* European refineries boost crude intake in June
* European stocks of diesel and other oil products slid
* Goldman Sachs warns of oil below $40 per barrel
* Coming up: API U.S. inventory data, 4:30 p.m. EDT/2030 GMT (New throughout, updates prices and market activity,)
NEW YORK, July 11 (Reuters) - Oil prices surged almost 2 percent on Tuesday along with rising gasoline and heating oil futures after a report showed European product stockpiles fell despite an increase in refinery crude runs.
European refineries increased their crude oil intake in June, but stocks of oil products, particularly diesel, slid, Euroilstock data showed on Tuesday.
"That tells you demand globally is a lot stronger than people thought it was going to be and that is having a net positive effect on heating and gasoline prices," said Scott Shelton, energy specialist at energy brokerage ICAP in Durham, North Carolina.
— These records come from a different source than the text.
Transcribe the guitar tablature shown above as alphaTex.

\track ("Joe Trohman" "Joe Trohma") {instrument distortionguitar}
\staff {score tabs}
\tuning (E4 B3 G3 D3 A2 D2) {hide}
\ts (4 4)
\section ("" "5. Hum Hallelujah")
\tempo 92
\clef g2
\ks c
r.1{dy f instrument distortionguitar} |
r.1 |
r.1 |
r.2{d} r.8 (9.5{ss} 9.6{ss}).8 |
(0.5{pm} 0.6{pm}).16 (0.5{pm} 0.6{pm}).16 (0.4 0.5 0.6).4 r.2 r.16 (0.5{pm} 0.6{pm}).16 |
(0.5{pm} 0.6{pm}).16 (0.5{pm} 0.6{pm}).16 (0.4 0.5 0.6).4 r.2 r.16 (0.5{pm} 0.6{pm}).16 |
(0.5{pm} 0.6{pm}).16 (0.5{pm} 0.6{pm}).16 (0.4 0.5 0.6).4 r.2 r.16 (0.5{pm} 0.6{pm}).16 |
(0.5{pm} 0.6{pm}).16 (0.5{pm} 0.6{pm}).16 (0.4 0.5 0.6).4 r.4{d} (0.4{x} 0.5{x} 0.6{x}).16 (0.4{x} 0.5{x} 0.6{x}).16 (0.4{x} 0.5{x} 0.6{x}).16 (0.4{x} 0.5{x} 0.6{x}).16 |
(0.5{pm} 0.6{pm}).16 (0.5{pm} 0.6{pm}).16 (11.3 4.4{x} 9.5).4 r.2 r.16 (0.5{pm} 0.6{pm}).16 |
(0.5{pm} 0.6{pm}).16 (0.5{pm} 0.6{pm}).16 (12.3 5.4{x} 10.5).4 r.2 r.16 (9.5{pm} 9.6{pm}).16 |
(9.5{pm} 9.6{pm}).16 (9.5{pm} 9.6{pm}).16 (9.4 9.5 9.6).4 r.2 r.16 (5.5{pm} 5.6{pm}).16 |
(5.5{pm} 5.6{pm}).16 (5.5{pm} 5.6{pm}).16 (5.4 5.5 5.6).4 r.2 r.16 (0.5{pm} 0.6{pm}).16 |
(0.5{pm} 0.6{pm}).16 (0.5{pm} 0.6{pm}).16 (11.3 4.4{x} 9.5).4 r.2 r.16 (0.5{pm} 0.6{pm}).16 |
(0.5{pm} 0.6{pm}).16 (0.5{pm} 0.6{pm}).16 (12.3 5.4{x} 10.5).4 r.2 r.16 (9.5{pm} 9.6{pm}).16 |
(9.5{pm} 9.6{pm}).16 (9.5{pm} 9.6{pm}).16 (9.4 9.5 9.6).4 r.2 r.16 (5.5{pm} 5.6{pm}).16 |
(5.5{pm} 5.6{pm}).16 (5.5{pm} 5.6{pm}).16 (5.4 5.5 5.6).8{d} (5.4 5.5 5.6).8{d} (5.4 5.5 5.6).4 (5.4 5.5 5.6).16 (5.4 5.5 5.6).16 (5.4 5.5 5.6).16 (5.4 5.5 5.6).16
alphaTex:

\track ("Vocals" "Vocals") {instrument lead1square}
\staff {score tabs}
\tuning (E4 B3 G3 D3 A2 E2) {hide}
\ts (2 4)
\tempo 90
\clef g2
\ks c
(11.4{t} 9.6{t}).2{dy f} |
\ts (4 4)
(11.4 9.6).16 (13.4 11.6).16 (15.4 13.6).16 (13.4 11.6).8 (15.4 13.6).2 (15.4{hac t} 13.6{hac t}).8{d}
Benchmark Brent futures were up 84 cents, or 1.8 percent, at $47.72 a barrel by 12:15 p.m. EDT (1615 GMT), while U.S. West Texas Intermediate crude was up 82 cents, or 1.9 percent, at $45.22 per barrel.
U.S. heating oil futures were also up almost 2 percent at midday. This boosted the products crack spread <CL321-1=R> measure of refinery margins to the highest since late May.
The European inventory report came ahead of weekly data on U.S. crude inventories. The American Petroleum Institute (API) reports on Tuesday afternoon and the U.S. Energy Information Administration reports Wednesday morning.
Analysts polled by Reuters forecast that U.S. crude inventories fell 3.2 million barrels while gasoline and distillate stocks each rose by 1.5 million barrels.
Crude prices had slipped in earlier trade, pressured by bank forecasts for declines this year and in 2018.
BNP Paribas slashed its forecasts for Brent by $9 to $51 a barrel for 2017 and by $15 to $48 for 2018. Barclays cut its 2017 and 2018 Brent forecasts to $52 a barrel for both years from $55 for 2017 and $57 for 2018.
Crude prices remain about 17 percent below 2017 opening levels despite a deal led by the Organization of the Petroleum Exporting Countries to cut production from January.
OPEC agreed with Russia and some other major exporters to cut output about 1.8 million barrels per day (bpd) until March 2018. But production elsewhere has risen as OPEC has held back.
U.S. oil production <C-OUT-T-EIA> has jumped more than 10 percent over the last year to 9.34 million bpd. Nigeria and Libya, OPEC members exempt from production limits, have also increased output.
Without a significant fall in oil inventories or a decline in U.S. drilling and production, Goldman Sachs said U.S. crude could drop below $40 per barrel.